The preliminary reading of the University of Michigan (UoM) sentiment data and inflation expectations is scheduled for release at 14:00 GMT. This monthly report is based on how consumers perceive the current economic environment in the US and their potential expectations for the next 12 months. As it is considered to be a leading economic indicator, it often sets expectations, sentiment, and the potential outlook for the economy.
As the Federal Reserve (Fed) continues to hold interest rates within the current 4.25%-4.50% range, investors continue to search for fresh clues on when the Fed may reduce rates. According to the CME FedWatch Tool, markets are pricing in a 57.8% probability of a 25 basis point (bps) rate cut in September, with the likelihood of the Fed keeping rates unchanged at the same meeting at 39.5%.
Daily digest markets movers: Gold hinges on macro data and Fed rhetoric
- US Building Permits rose 1.39 million in June, beating estimates of 1.394 million and reflecting a 0.2% increase after falling 2% in May. Meanhwil Housing Starts also surprised to the upside, reporting a 1.321 million expansion, up from 1.263 million. A increase of 4.6% shows a very different picture from the 9.7% contraction last month.
- The preliminary UoM Consumer Sentiment Index is expected to tick up to 61.5 in July, compared to 60.7 recorded in the previous month.

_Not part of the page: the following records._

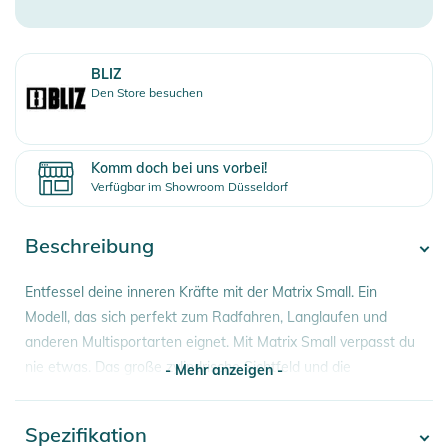
BLIZ
Den Store besuchen
Komm doch bei uns vorbei!
Verfügbar im Showroom Düsseldorf
Beschreibung
Entfessel deine inneren Kräfte mit der Matrix Small. Ein
Modell, das sich perfekt zum Radfahren, Langlaufen und
anderen Multisportarten eignet. Mit Matrix Small verpasst du
nie etwas. Das große zylindrische Sichtfeld und die
- Mehr anzeigen -
intelligente Belüftung sorgen stets für die bestmögliche Sicht.
Spezifikation
- Mehr anzeigen -
Die Matrix Small ist mit Hydro Lens Tech ausgestattet. Eine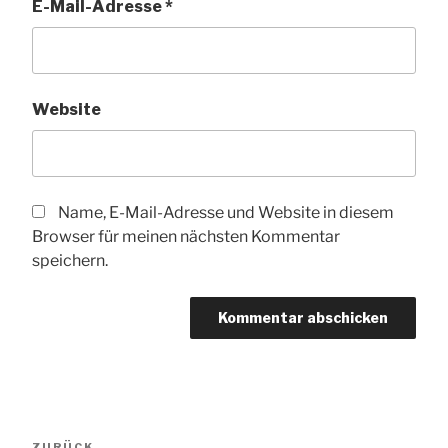
E-Mail-Adresse
*
Website
Name, E-Mail-Adresse und Website in diesem
Browser für meinen nächsten Kommentar
speichern.
Beitragsnavigation
Vorheriger
ZURÜCK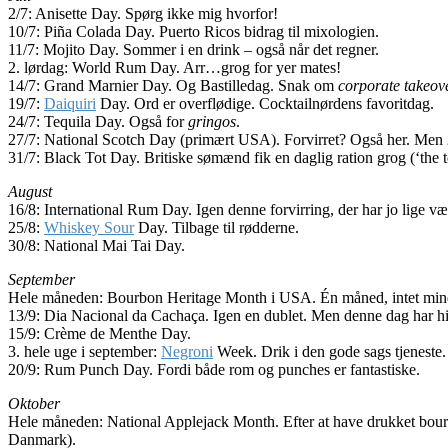
2/7: Anisette Day. Spørg ikke mig hvorfor!
10/7: Piña Colada Day. Puerto Ricos bidrag til mixologien.
11/7: Mojito Day. Sommer i en drink – også når det regner.
2. lørdag: World Rum Day. Arr…grog for yer mates!
14/7: Grand Marnier Day. Og Bastilledag. Snak om
corporate takeov
19/7:
Daiquiri
Day. Ord er overflødige. Cocktailnørdens favoritdag.
24/7: Tequila Day. Også for
gringos
.
27/7: National Scotch Day (primært USA). Forvirret? Også her. Men
31/7: Black Tot Day. Britiske sømænd fik en daglig ration grog (‘the to
August
16/8: International Rum Day. Igen denne forvirring, der har jo lige 
25/8:
Whiskey Sour
Day. Tilbage til rødderne.
30/8: National Mai Tai Day.
September
Hele måneden: Bourbon Heritage Month i USA. Én måned, intet mindre
13/9: Dia Nacional da Cachaça. Igen en dublet. Men denne dag har his
15/9: Crème de Menthe Day.
3. hele uge i september:
Negroni
Week. Drik i den gode sags tjeneste.
20/9: Rum Punch Day. Fordi både rom og punches er fantastiske.
Oktober
Hele måneden: National Applejack Month. Efter at have drukket bour
Danmark).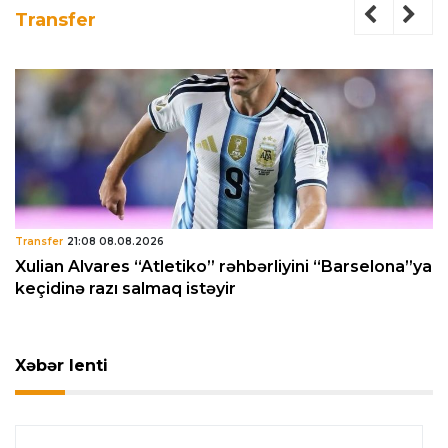
Transfer
Transfer
21:08 08.08.2026
Xulian Alvares “Atletiko” rəhbərliyini “Barselona”ya
keçidinə razı salmaq istəyir
Xəbər lenti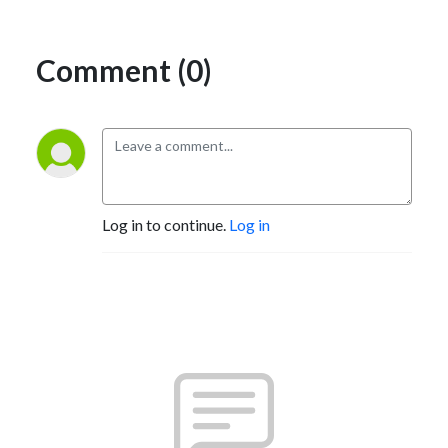
Comment (0)
Log in to continue.
Log in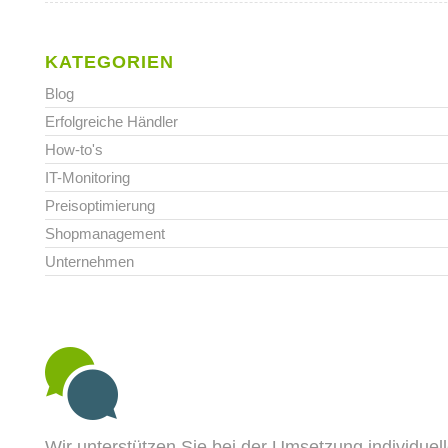
KATEGORIEN
Blog
Erfolgreiche Händler
How-to's
IT-Monitoring
Preisoptimierung
Shopmanagement
Unternehmen
Wir unterstützen Sie bei der Umsetzung individuel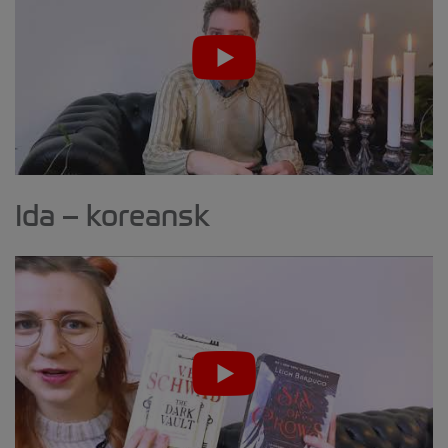
Ida – koreansk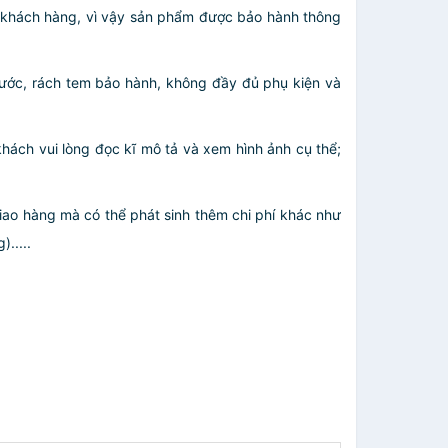
o khách hàng, vì vậy sản phẩm được bảo hành thông
 nước, rách tem bảo hành, không đầy đủ phụ kiện và
hách vui lòng đọc kĩ mô tả và xem hình ảnh cụ thể;
giao hàng mà có thể phát sinh thêm chi phí khác như
.....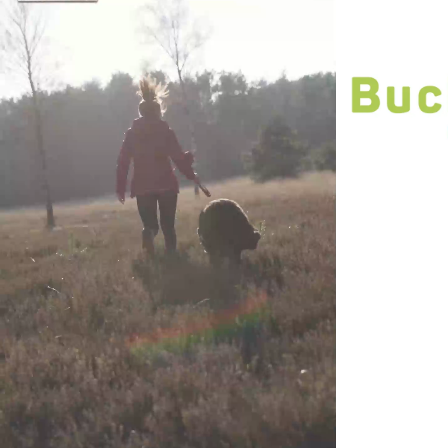
3D Visualisierung
Corporate Design
Database
Publishing
Direktmarketing
Markenentwicklung
Onlinemarketing
Print
Social Media
Verpackungs Design
Webdesign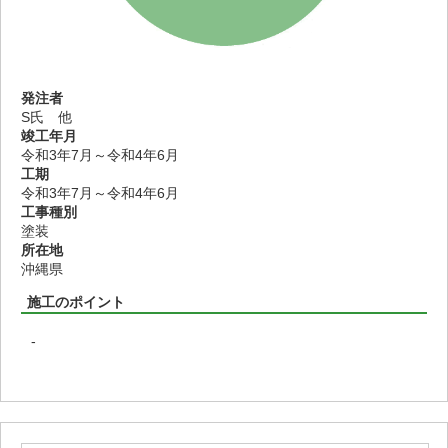
発注者
S氏 他
竣工年月
令和3年7月～令和4年6月
工期
令和3年7月～令和4年6月
工事種別
塗装
所在地
沖縄県
施工のポイント
-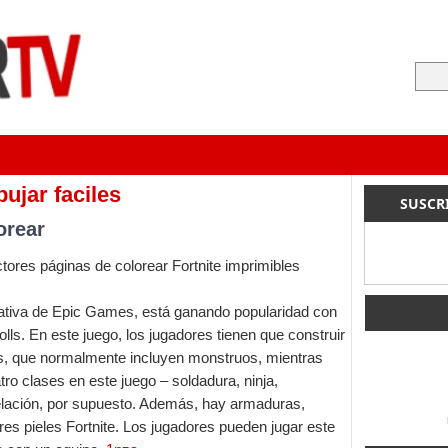
bujar faciles
SUSCR
orear
ores páginas de colorear Fortnite imprimibles
erativa de Epic Games, está ganando popularidad con
lls. En este juego, los jugadores tienen que construir
os, que normalmente incluyen monstruos, mientras
o clases en este juego – soldadura, ninja,
velación, por supuesto. Además, hay armaduras,
es pieles Fortnite. Los jugadores pueden jugar este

The report also provides information on the 1-year and 5-year consumer inflation expectations, which recorded 5% and 4%, respectively, in June.
- On Thursday, Fed Governor Adriana Kugler pushed back on expectations for near-term monetary policy easing, stating that there should be “no rate cut for some time” as “tariffs begin passing through to consumer prices.” Her comments reflected a hawkish stance centered on persistent inflation pressures.
- In contrast, San Francisco Fed President Mary Daly struck a more balanced tone, saying it’s “reasonable to expect two rate cuts by the end of 2025,” while warning that “overly restrictive policy could unduly hurt the labor market” if the Fed waits too long.
- Fed Governor Christopher Waller adopted a more dovish view, stating, “It makes sense to cut the FOMC’s policy rate by 25 basis points at the July meeting,” citing risks from slowing growth and labor market softness.
- The US Consumer Price Index (CPI) on Wednesday reflected that inflation is showing signs of rising, reinforcing the view that the Fed may delay rate cuts beyond September, possibly pushing easing to October.